Keyboard. If it has adjustable legs underneath, raise or lower them to create an angle that allows you to type without bending your wrists. If you work under dim lighting conditions, try one with glow-in-the-dark keys.

Does the keyboard's attached numeric keypad keep your mouse too far to the right to hold easily? Replace it with a keyboard that has no keypad, then buy a stand-alone keypad. (Lefties are off the hook for this.)

Wrist rest. Place it in front of your keyboard to give your hands somewhere to relax while typing. OSHA says it should be soft to the touch but firm enough to hold your hand’s weight, plus more-or-less fit the contour of your keyboard. Many keyboards have a built-in rest, although some people find them hard and uncomfortable.

Pointing device. Numerous styles exist, from traditional mice to “pen” models. Choose one that fits the size and contour of your hand or fingers. Better yet, learn to use the device in both left and right hands to give each side of your body a periodic break.

Portable devices. Laptops and tablets are not ergonomically friendly because they are designed for primarily for portability, not comfort. If you plan on using one for long periods of time, set up a separate keyboard and wrist rest. If you have access to a desk monitor, attach it to your device as well.

The lighting

The type of lighting you need depends upon the type of work you do.

With computers. Staring at a monitor for long periods of time will strain the eyes. Dim the room lights and adjust the monitor’s brightness level. To minimize screen glare, reposition the lights away from your work area, adjust the monitor’s angle or attach a glare filter.

Without computers. When reading printed matter or working with art materials, do just the opposite, turning up the lights and pointing them at or near your work area, OSHA says. If you go back-and-forth between different tasks, install a dimmer switch for fixed lights. Then purchase a set of portable lamps with hoods, filters or shades — “goose neck” lamps offer a versatile and inexpensive option.
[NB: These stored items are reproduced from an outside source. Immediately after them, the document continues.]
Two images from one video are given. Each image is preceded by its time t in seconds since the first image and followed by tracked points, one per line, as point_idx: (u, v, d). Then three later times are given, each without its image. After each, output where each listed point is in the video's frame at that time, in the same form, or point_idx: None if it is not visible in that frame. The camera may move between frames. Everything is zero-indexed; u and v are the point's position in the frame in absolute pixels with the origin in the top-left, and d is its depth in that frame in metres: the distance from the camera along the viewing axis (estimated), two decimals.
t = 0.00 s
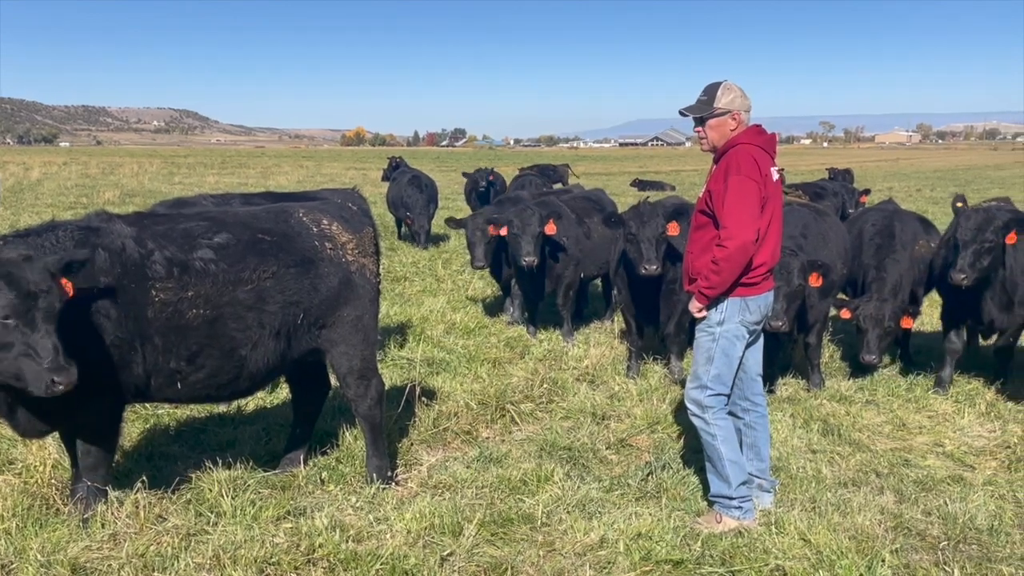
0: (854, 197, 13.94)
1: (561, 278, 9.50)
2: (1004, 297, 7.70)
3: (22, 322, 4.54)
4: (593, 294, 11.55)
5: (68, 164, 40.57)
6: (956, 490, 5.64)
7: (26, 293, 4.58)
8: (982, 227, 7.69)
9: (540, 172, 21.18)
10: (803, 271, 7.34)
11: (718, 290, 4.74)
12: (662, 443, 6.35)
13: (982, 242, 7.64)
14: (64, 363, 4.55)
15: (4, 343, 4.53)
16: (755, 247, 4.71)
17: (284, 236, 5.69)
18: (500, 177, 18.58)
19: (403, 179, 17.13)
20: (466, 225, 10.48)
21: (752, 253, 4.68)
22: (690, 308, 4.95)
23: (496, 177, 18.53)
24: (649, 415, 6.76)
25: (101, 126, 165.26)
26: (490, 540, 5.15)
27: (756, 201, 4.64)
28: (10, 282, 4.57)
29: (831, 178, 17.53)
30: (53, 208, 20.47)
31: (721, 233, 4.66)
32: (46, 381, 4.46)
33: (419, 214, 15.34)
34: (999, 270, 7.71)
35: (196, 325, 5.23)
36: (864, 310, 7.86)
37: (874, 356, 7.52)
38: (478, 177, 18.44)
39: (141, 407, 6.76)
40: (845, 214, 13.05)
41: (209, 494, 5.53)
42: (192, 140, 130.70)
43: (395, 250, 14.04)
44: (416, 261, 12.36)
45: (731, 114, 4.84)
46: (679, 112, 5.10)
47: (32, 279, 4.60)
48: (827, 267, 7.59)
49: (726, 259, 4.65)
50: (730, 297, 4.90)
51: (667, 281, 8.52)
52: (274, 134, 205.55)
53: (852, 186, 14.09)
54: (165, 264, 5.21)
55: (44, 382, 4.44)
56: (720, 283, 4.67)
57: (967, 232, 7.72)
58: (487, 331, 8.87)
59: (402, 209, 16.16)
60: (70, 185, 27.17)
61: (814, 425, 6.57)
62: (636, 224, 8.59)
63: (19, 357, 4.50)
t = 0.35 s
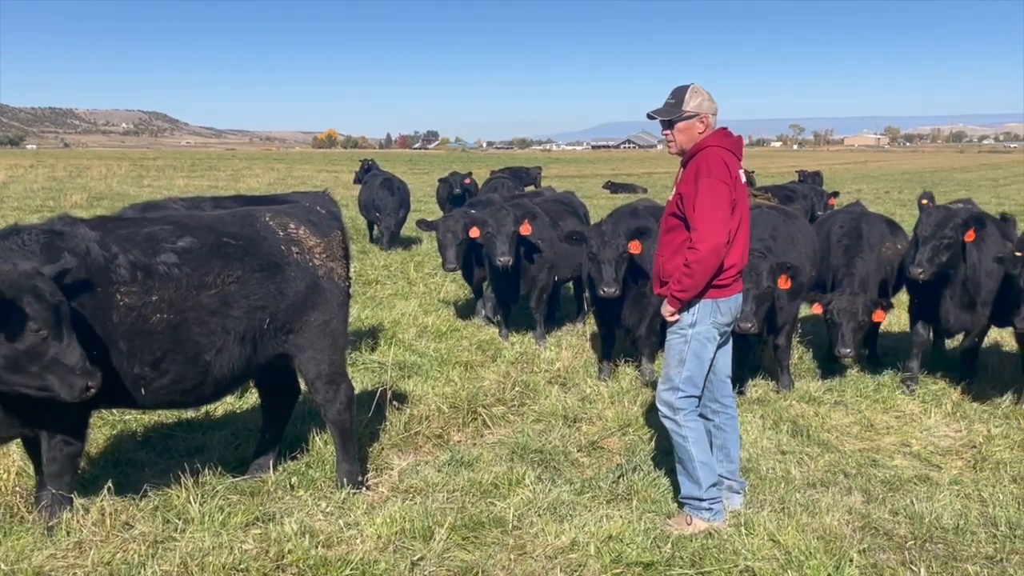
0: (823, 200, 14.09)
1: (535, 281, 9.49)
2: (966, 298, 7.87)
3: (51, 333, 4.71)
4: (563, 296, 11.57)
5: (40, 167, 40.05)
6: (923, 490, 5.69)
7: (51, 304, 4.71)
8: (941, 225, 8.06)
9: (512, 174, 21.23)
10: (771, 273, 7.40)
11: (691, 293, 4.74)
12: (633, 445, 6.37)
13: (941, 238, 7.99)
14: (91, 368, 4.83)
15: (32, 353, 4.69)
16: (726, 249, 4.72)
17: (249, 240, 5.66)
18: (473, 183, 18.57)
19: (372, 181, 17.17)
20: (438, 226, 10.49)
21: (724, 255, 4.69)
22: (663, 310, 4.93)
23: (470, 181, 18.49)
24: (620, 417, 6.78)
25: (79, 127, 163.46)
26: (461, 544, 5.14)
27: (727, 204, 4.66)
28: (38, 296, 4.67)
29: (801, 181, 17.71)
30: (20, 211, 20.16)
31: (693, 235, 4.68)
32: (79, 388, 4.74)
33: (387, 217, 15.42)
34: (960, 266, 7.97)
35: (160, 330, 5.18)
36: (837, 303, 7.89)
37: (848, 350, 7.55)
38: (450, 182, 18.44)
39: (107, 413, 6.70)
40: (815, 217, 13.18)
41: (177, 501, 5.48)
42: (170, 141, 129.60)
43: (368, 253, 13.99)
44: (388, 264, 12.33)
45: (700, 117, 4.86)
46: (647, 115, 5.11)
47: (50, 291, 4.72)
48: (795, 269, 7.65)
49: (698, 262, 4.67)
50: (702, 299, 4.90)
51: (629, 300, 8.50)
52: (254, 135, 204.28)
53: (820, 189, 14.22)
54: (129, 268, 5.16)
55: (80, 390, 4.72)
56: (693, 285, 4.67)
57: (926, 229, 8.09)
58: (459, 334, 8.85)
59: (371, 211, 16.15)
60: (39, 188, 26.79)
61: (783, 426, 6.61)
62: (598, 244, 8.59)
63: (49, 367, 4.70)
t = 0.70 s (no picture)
0: (783, 204, 14.27)
1: (499, 285, 9.48)
2: (915, 299, 7.96)
3: (18, 350, 4.64)
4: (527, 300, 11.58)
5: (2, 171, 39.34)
6: (879, 489, 5.76)
7: (17, 321, 4.63)
8: (883, 227, 8.10)
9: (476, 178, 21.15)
10: (732, 276, 7.45)
11: (651, 297, 4.76)
12: (595, 448, 6.39)
13: (882, 241, 8.04)
14: (54, 384, 4.81)
15: None
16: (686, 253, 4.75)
17: (208, 244, 5.60)
18: (433, 186, 18.42)
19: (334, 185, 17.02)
20: (395, 232, 10.43)
21: (683, 259, 4.72)
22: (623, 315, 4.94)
23: (429, 185, 18.36)
24: (582, 420, 6.79)
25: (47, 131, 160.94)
26: (422, 549, 5.11)
27: (686, 209, 4.69)
28: (6, 312, 4.57)
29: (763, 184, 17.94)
30: None
31: (653, 240, 4.70)
32: (43, 405, 4.74)
33: (346, 223, 15.32)
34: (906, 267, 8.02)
35: (118, 336, 5.11)
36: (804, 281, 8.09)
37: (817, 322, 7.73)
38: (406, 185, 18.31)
39: (62, 420, 6.58)
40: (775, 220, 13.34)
41: (133, 509, 5.39)
42: (141, 145, 128.05)
43: (330, 257, 13.90)
44: (351, 268, 12.26)
45: (651, 122, 4.87)
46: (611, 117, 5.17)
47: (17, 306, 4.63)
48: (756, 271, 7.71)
49: (658, 266, 4.69)
50: (662, 303, 4.92)
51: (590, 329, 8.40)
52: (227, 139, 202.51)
53: (780, 194, 14.38)
54: (86, 273, 5.07)
55: (42, 407, 4.73)
56: (653, 290, 4.69)
57: (869, 232, 8.15)
58: (423, 338, 8.83)
59: (333, 216, 16.04)
60: None
61: (743, 427, 6.66)
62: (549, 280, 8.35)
63: (13, 383, 4.66)
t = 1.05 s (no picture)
0: (748, 207, 14.41)
1: (466, 290, 9.46)
2: (869, 301, 8.00)
3: None
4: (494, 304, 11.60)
5: None
6: (841, 490, 5.82)
7: None
8: (838, 230, 8.08)
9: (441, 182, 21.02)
10: (695, 279, 7.49)
11: (608, 301, 4.78)
12: (560, 451, 6.40)
13: (839, 243, 8.02)
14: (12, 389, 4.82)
15: None
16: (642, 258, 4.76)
17: (169, 248, 5.54)
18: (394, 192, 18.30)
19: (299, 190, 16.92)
20: (360, 237, 10.55)
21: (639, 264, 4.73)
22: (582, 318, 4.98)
23: (389, 191, 18.22)
24: (548, 423, 6.80)
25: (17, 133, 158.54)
26: (387, 554, 5.08)
27: (642, 214, 4.71)
28: None
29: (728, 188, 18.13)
30: None
31: (608, 244, 4.72)
32: None
33: (310, 229, 15.25)
34: (859, 270, 8.05)
35: (78, 342, 5.04)
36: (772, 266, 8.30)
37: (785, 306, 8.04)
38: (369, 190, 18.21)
39: (20, 428, 6.48)
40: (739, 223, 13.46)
41: (93, 517, 5.31)
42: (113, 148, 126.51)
43: (295, 262, 13.82)
44: (316, 272, 12.19)
45: (597, 128, 4.98)
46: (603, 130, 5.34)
47: None
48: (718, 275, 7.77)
49: (613, 271, 4.70)
50: (621, 307, 4.94)
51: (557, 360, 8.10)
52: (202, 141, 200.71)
53: (745, 198, 14.50)
54: (45, 278, 5.01)
55: None
56: (609, 294, 4.71)
57: (825, 236, 8.13)
58: (388, 342, 8.81)
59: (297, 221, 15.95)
60: None
61: (707, 429, 6.70)
62: (523, 311, 7.99)
63: None
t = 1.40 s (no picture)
0: (715, 211, 14.52)
1: (434, 294, 9.46)
2: (829, 304, 8.07)
3: None
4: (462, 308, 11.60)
5: None
6: (807, 491, 5.88)
7: None
8: (800, 232, 8.09)
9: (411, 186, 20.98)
10: (662, 283, 7.51)
11: (563, 305, 4.83)
12: (529, 455, 6.41)
13: (801, 246, 8.03)
14: None
15: None
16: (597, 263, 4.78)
17: (133, 253, 5.46)
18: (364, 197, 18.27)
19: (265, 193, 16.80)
20: (328, 239, 10.48)
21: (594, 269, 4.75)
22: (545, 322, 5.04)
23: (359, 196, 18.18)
24: (516, 427, 6.81)
25: None
26: (355, 561, 5.05)
27: (597, 219, 4.71)
28: None
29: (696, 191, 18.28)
30: None
31: (562, 248, 4.75)
32: None
33: (277, 230, 15.17)
34: (819, 274, 8.10)
35: (38, 348, 4.97)
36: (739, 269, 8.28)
37: (750, 305, 8.09)
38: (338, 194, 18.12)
39: None
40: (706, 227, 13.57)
41: (55, 525, 5.22)
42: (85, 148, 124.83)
43: (262, 267, 13.72)
44: (282, 277, 12.12)
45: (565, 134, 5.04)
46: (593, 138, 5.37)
47: None
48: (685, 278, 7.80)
49: (567, 275, 4.74)
50: (582, 311, 4.98)
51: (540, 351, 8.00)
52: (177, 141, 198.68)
53: (712, 202, 14.61)
54: (3, 283, 4.91)
55: None
56: (562, 298, 4.76)
57: (787, 238, 8.09)
58: (356, 347, 8.79)
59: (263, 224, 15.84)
60: None
61: (674, 432, 6.74)
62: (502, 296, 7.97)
63: None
Walls and ceilings. Paint them a medium or dark color with a matte or flat finish. If you’re stuck with shiny walls, invest in décor to cover some of the wall area.

Your posture

OSHA says you should sit in a comfortable, upright position facing the computer and desk without twisting your torso. Your wrists should be straight, your feet flat on the floor and your forearms and thighs parallel to the floor. Avoid sitting in a position that stresses or impedes circulation to any part of your body.
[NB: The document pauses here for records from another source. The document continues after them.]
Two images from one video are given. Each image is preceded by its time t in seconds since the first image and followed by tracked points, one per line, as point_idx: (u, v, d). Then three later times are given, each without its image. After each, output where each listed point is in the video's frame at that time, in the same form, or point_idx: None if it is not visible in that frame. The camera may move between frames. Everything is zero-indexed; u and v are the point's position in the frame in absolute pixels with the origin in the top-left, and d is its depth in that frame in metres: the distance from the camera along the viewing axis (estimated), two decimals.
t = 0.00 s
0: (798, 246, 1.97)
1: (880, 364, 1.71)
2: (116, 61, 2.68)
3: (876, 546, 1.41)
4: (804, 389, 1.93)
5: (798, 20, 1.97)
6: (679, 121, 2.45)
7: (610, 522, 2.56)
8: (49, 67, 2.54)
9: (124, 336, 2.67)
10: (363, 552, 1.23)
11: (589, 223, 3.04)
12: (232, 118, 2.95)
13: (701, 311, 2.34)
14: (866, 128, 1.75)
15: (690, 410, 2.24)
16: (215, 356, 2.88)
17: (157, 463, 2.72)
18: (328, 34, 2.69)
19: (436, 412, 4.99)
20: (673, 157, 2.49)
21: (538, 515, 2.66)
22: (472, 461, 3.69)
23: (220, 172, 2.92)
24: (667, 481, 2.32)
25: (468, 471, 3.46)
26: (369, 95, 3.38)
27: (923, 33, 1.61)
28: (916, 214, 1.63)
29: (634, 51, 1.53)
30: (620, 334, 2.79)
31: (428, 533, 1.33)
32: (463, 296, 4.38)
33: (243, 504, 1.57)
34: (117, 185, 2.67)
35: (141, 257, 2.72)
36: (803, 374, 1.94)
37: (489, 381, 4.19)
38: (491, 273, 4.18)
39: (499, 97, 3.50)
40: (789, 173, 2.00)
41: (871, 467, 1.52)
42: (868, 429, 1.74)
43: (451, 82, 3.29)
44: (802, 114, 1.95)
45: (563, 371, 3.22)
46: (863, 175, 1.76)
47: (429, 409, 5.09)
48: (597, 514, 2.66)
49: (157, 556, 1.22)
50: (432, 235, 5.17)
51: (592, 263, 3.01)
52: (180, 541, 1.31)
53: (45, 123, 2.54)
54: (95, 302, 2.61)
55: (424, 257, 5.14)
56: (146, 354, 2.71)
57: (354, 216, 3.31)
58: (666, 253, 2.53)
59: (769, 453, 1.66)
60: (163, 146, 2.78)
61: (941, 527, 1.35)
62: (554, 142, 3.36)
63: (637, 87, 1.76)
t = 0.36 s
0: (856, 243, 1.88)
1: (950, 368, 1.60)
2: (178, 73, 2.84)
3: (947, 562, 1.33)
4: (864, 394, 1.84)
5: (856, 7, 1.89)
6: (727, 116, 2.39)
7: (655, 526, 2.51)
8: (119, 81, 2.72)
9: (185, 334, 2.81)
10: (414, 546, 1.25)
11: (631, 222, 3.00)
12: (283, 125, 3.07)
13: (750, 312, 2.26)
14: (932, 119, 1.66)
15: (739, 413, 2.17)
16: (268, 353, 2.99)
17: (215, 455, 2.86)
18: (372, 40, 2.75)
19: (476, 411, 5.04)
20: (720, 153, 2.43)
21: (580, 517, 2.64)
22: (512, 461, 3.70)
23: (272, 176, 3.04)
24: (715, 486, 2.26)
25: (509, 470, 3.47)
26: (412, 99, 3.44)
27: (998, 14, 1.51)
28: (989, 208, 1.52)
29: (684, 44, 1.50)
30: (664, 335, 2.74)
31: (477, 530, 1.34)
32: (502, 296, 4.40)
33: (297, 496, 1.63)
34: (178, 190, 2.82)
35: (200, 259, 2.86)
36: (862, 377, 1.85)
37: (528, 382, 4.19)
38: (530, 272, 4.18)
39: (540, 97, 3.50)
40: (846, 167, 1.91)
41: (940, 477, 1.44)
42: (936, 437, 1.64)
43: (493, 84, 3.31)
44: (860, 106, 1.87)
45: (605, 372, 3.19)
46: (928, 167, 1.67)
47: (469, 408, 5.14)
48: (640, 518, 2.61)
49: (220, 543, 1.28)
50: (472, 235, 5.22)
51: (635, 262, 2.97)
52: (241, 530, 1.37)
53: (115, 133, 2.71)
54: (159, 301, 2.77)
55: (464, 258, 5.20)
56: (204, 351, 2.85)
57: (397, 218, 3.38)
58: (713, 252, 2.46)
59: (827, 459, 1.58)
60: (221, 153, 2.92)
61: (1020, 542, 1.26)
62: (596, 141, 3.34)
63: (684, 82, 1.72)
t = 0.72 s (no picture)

That said, don't keep your body in the same sitting position all day long. The NIH says to stay limber and comfortable by periodically playing with the chair controls, moving your legs around, and standing up for a stretch.

Hopefully, these guidelines will help you to create an office that serves the needs of your body. Discuss personal medical issues with your physician, add a dose of common sense and enjoy your workday.

David Arv Bragi is a freelance journalist and marketing consultant. He has been writing about health and safety issues since the 1990s and currently lives in Portland, Oregon.